+++ Records to use +++

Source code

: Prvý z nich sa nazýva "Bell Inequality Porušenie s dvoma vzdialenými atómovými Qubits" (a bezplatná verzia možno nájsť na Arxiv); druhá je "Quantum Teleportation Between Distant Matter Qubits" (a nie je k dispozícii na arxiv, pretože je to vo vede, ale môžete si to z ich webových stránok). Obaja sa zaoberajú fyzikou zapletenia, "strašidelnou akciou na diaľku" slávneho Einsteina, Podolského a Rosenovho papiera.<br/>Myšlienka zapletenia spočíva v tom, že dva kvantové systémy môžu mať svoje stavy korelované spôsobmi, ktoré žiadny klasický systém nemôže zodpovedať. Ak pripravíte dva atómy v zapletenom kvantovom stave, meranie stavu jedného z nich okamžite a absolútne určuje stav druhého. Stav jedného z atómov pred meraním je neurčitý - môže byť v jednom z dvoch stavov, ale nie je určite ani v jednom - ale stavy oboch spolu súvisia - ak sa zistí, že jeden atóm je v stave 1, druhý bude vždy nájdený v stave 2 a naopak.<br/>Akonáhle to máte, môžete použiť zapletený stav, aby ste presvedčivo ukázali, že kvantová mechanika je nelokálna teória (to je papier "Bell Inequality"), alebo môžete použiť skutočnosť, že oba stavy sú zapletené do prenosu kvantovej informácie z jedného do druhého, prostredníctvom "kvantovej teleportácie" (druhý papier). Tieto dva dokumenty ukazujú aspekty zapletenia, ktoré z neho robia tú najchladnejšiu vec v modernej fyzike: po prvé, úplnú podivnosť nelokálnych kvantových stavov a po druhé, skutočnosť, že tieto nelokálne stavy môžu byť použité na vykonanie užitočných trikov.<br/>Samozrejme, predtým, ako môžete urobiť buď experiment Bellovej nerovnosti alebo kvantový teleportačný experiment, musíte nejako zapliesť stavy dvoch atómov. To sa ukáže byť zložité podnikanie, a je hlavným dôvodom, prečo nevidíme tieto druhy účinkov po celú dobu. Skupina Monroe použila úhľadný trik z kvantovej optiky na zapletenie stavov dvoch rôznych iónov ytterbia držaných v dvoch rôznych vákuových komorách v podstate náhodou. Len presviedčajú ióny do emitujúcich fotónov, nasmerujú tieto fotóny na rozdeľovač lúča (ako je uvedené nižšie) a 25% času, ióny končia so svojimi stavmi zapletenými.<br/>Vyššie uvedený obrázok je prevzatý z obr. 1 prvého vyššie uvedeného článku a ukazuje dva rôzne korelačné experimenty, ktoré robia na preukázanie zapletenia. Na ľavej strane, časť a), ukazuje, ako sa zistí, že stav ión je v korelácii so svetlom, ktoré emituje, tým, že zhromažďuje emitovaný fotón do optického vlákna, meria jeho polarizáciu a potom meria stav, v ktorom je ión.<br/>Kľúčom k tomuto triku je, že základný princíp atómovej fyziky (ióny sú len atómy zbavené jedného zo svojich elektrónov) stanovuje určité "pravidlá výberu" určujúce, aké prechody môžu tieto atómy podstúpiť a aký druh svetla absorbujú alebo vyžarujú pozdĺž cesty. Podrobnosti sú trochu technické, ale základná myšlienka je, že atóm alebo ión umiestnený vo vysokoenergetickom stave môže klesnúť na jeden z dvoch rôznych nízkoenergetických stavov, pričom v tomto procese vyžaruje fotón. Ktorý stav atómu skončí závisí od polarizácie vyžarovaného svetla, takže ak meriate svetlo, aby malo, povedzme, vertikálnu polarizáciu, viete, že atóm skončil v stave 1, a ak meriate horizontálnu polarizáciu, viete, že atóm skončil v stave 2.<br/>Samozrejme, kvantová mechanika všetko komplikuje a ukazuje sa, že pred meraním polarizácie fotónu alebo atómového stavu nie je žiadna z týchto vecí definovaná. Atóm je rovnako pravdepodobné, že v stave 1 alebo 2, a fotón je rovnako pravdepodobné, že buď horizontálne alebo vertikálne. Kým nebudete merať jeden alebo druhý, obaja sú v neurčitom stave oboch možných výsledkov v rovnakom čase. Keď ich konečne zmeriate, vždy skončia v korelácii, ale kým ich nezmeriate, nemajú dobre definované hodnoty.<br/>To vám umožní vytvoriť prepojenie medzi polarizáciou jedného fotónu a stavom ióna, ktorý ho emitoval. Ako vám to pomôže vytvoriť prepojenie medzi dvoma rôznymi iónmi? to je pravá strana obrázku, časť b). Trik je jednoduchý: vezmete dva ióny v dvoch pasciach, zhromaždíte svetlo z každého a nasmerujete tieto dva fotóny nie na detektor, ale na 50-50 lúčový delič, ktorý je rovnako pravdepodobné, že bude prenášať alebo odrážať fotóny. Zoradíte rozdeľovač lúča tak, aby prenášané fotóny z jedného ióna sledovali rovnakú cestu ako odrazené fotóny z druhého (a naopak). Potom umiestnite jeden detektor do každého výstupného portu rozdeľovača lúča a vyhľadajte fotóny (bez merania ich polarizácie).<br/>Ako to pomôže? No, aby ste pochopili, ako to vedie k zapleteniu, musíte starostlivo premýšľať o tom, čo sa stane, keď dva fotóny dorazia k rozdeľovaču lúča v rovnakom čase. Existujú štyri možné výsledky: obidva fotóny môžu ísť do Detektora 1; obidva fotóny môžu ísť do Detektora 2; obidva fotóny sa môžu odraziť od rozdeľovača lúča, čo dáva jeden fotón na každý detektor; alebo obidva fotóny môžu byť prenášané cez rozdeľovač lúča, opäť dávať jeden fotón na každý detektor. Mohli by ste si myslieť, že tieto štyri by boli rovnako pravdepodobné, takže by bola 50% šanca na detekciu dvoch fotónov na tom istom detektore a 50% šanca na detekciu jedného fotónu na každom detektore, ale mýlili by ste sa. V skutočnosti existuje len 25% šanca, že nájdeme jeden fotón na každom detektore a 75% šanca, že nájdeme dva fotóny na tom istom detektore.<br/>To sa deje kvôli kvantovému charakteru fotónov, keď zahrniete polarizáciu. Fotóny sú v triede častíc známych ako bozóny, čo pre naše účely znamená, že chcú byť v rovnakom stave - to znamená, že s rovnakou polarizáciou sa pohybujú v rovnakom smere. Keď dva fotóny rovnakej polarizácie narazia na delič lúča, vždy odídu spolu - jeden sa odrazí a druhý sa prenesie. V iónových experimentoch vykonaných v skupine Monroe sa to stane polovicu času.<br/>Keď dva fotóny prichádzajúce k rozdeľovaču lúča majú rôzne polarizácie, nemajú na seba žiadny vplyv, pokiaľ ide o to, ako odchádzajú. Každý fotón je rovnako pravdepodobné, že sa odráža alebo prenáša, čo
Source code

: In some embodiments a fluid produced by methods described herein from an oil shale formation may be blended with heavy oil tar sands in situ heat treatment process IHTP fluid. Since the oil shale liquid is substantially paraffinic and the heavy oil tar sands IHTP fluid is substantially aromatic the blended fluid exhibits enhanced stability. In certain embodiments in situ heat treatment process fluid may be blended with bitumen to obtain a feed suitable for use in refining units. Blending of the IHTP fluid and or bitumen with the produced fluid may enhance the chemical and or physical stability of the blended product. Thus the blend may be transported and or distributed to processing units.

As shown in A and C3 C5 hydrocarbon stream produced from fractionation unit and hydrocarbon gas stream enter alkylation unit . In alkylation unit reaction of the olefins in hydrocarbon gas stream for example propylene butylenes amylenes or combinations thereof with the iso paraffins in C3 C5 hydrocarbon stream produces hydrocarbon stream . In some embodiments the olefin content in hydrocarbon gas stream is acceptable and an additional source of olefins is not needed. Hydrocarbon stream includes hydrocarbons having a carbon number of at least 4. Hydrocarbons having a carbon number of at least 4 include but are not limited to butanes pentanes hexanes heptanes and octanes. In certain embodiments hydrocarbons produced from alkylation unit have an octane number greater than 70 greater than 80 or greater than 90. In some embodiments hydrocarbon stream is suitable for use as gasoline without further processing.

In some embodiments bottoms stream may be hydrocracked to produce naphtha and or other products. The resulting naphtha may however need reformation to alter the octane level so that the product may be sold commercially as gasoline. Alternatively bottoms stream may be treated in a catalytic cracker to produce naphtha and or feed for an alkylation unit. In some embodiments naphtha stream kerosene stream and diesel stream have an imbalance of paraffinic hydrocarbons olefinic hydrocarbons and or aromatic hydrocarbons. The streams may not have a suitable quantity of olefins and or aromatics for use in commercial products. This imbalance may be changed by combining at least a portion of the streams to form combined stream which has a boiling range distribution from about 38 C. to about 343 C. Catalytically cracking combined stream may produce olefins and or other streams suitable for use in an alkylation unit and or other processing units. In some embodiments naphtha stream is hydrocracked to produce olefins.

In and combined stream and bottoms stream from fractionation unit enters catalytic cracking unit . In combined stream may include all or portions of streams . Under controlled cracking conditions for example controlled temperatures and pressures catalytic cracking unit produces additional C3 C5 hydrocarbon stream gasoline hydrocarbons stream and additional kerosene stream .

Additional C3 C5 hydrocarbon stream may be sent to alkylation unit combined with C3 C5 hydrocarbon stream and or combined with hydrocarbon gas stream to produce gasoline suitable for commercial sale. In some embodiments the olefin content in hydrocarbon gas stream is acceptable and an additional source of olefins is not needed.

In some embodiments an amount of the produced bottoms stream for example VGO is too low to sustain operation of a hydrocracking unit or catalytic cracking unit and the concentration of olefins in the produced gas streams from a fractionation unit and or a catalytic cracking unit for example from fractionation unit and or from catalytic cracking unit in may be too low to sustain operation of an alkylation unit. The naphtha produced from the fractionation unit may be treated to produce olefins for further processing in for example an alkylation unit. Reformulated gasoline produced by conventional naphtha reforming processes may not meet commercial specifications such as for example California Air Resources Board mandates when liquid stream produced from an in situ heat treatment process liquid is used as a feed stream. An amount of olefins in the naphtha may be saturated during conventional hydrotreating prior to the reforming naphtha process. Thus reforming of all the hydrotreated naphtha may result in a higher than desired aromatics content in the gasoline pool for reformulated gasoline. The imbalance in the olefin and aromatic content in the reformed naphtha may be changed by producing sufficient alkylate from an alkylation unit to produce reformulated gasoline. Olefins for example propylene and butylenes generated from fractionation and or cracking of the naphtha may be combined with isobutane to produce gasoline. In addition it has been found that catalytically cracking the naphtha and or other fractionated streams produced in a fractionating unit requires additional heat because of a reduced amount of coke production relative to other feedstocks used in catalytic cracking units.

+++

Task item ▸ Using only the entries above, output the line with "to processing units.", the line with "As shown in", and all lines between them, exactly as they stand.

Output for this task ▸
: In some embodiments a fluid produced by methods described herein from an oil shale formation may be blended with heavy oil tar sands in situ heat treatment process IHTP fluid. Since the oil shale liquid is substantially paraffinic and the heavy oil tar sands IHTP fluid is substantially aromatic the blended fluid exhibits enhanced stability. In certain embodiments in situ heat treatment process fluid may be blended with bitumen to obtain a feed suitable for use in refining units. Blending of the IHTP fluid and or bitumen with the produced fluid may enhance the chemical and or physical stability of the blended product. Thus the blend may be transported and or distributed to processing units.

As shown in A and C3 C5 hydrocarbon stream produced from fractionation unit and hydrocarbon gas stream enter alkylation unit . In alkylation unit reaction of the olefins in hydrocarbon gas stream for example propylene butylenes amylenes or combinations thereof with the iso paraffins in C3 C5 hydrocarbon stream produces hydrocarbon stream . In some embodiments the olefin content in hydrocarbon gas stream is acceptable and an additional source of olefins is not needed. Hydrocarbon stream includes hydrocarbons having a carbon number of at least 4. Hydrocarbons having a carbon number of at least 4 include but are not limited to butanes pentanes hexanes heptanes and octanes. In certain embodiments hydrocarbons produced from alkylation unit have an octane number greater than 70 greater than 80 or greater than 90. In some embodiments hydrocarbon stream is suitable for use as gasoline without further processing.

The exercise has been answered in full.